How often is this exceedingly simple but profound point overlooked by theistic-personalists and atheists alike! Not only is contingency preserved (and modal collapse avoided) by this otherwise rudimentary acknowledgement, but so is divine immutability, impassibility; all divine simplicity, in a word. However, because these points are so frequently overlooked, it is worth transitioning to Grace and Freedom, where Lonergan expands upon each in turn.
This, too, is important. (on pg. 104)
“This problem has already been presented. On the one hand, St. Thomas maintained not only free acts but also all terrestrial activity to be contingent; on the other hand, he affirmed God’s eternal knowledge to be infallible, his eternal will to be irresistible, and his action through intellect and will to be absolutely efficacious. Now, if God knows every event infallibly, if he wills it irresistibly, if he effects it with absolute efficacy, then every event must be necessary and none can be contingent. Such is the problem. An account of the solution offered by St. Thomas falls into three sections: first, certain fallacies must be seen through; secondly, the basic solution has to be presented; thirdly, variations on the basic theme have to be noticed.”
“The first fallacy lies in a misconception of time. To a temporal being our four-dimensional universe has three sections: past, present, and future. To an eternal ‘now’ this division is meaningless. On this point St. Thomas never had the slightest doubt: he was always above the pre-Einsteinian illusions that still are maintained by our cosmology manuals; strenuously and consistently he maintained that all events are present to God.”
“The second fallacy lies in supposing God’s knowledge of the creature, or his creative will and operation, to be some reality in god that would not be there if he had not created. God is immutable. He is entitatively identical whether he creates or does not create. His knowledge or will or production of the created universe adds only a relation rationis (relation of reason) to the actus purus (pure actuality). They are predications by extrinsic denomination. Further, it is to be observed that a fallacy on this point is closely connected with fallacious ideas of time. For there can be no predication by extrinsic denomination without the actuality of the extrinsic denominator: else the adaequatio veritatis is not satisfied. Accordingly, to assert that God knows this creature or event, that he wills it, that he effects it, is also ipso facto to assert that the creature or event actually is.”
“The third fallacy is a confusion of hypothetical with absolute necessity.

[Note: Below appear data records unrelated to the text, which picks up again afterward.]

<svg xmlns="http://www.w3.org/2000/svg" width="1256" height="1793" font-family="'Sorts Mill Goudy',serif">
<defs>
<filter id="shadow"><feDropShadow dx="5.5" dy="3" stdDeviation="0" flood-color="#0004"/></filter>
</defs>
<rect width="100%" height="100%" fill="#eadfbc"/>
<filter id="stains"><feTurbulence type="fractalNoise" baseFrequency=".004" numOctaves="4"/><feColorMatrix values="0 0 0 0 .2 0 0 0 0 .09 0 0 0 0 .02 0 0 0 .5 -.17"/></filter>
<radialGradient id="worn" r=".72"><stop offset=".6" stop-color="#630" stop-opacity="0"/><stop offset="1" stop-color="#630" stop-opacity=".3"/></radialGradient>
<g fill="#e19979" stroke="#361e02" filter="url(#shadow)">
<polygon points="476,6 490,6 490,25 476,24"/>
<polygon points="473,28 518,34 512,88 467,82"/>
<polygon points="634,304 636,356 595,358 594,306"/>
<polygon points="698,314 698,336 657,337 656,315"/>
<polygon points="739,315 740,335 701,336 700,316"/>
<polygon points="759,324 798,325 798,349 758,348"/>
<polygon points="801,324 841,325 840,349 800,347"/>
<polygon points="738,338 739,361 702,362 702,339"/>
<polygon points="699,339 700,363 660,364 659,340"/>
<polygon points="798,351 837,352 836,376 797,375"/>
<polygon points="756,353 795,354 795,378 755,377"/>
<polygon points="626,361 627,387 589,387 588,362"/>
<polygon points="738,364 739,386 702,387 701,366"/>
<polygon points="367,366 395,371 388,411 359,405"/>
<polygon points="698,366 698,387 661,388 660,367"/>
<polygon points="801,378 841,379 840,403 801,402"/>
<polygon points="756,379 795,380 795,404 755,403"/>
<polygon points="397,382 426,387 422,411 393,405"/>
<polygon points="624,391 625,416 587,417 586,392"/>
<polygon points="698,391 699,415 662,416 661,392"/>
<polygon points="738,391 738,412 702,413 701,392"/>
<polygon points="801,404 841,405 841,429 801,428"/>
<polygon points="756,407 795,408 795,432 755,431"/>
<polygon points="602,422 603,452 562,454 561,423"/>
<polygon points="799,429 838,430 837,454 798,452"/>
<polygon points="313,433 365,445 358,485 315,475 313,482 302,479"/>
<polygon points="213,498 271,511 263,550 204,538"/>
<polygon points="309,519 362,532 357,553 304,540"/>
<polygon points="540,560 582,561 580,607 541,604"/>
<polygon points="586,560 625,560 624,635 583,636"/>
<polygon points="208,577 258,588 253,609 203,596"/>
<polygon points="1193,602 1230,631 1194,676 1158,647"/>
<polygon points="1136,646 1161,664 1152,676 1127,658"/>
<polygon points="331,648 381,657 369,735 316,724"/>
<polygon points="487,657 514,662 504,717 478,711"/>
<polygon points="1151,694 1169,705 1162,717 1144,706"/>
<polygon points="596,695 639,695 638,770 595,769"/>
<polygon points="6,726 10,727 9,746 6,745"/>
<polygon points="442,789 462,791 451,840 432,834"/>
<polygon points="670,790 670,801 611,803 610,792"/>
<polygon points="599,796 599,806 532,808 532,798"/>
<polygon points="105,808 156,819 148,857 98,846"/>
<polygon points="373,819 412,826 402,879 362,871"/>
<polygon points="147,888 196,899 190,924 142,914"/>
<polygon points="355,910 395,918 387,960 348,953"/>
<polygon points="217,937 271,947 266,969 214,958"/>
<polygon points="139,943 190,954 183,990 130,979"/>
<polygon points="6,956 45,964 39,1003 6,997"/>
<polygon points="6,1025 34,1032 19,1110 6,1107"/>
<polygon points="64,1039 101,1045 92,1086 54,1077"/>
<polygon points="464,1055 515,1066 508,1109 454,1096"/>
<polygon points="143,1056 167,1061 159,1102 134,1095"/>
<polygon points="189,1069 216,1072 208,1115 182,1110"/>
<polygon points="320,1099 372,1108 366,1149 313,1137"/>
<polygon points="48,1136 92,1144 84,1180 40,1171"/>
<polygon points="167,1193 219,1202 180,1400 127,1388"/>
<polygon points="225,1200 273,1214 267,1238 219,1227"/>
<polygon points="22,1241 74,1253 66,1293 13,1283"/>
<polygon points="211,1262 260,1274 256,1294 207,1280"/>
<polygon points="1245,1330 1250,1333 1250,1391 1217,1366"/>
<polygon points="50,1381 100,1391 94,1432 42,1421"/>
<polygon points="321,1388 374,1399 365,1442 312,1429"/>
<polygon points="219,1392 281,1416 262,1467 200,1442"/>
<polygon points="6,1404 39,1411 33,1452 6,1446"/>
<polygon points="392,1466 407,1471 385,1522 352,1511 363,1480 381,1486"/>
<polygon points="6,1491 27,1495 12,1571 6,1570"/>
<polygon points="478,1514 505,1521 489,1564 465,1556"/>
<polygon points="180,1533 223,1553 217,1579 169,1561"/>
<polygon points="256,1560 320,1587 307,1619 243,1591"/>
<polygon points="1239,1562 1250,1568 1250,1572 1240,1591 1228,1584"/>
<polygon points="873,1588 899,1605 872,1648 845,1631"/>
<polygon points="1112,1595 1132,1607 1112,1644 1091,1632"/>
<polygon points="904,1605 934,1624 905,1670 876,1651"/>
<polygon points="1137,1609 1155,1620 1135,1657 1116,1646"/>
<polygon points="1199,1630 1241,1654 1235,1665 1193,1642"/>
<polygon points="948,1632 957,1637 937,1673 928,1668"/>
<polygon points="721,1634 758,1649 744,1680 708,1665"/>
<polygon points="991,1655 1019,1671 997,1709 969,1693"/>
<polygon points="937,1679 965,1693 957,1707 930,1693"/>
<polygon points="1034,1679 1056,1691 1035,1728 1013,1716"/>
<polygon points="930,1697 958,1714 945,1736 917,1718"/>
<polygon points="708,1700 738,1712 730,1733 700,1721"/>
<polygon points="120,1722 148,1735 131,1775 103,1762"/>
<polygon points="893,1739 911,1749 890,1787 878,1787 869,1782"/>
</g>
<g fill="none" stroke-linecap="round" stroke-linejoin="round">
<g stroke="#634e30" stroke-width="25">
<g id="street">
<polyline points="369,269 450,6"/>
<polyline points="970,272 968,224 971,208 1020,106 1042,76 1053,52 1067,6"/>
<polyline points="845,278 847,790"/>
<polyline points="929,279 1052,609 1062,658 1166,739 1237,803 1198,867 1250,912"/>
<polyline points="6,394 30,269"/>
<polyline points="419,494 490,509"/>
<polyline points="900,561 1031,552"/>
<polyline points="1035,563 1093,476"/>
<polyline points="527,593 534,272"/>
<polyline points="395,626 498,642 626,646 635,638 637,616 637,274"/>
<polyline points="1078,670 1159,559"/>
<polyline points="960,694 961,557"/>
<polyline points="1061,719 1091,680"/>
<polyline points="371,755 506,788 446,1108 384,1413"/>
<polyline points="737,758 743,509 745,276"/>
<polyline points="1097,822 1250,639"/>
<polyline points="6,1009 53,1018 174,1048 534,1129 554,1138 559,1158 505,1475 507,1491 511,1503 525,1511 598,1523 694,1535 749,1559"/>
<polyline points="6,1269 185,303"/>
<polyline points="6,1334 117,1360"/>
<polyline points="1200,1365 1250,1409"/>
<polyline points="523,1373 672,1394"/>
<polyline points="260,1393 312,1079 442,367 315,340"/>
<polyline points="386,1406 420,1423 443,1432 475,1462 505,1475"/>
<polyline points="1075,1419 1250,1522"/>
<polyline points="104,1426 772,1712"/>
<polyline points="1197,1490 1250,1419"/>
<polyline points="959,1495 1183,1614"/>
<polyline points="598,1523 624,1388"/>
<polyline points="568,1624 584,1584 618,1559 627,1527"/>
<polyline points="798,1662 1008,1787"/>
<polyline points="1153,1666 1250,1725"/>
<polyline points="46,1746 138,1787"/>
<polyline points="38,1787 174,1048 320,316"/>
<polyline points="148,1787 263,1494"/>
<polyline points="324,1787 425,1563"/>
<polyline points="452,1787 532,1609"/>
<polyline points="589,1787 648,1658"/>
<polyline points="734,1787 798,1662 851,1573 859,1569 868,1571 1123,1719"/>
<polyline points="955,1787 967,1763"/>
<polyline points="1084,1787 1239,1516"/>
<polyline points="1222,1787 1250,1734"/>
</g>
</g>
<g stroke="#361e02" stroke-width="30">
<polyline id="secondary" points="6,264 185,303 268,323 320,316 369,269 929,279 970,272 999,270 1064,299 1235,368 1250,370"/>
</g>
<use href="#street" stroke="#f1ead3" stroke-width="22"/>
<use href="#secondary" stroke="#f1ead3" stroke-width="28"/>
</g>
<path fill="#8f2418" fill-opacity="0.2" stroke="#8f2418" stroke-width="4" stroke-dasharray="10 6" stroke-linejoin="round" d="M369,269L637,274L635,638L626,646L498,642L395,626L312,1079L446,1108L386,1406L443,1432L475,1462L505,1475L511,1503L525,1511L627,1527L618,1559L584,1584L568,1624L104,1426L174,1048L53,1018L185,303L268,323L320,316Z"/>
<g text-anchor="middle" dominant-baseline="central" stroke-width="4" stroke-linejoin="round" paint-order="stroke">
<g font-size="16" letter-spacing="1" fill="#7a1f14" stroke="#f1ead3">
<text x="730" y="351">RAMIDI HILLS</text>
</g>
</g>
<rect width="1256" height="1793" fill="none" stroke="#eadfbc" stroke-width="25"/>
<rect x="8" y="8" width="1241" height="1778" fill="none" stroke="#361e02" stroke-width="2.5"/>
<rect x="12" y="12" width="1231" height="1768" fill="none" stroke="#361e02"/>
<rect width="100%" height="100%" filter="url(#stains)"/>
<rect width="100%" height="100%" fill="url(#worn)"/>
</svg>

If A, then A: granted the protasis, the apodosis follows necessarily. But this necessity is not absolute, standing in its own right, but hypothetical, resulting only from the protasis. Moreover, what hypothetically is necessary, absolutely may be either necessary or contingent. On this point St. Thomas is so insistent that no more need be said.”
“‘God knows this’ is true by an extrinsic denomination. There is no extrinsic denomination without the actuality of the extrinsic denominator. Therefore, the actuality of the ‘this’ is included in the protasis, and its reappearance in the apodosis is not absolute but hypothetical necessity: if A, then A.”
Finally, once one draws the otherwise elementary scholastic distinctions between active vs passive potency, etc, all the remaining objections toward divine simplicity dissolve and the classical theist is (once again) vindicated. (Consider also Christopher Tomaszewski’s paper on the formal invalidity of Mullin’s argument; alongside our 2+ hour discussion called Defending the Doctrine of Divine Simplicity.)
Of course, I acknowledge that *I* am not adding anything to the debate, either. But then again, I never had to.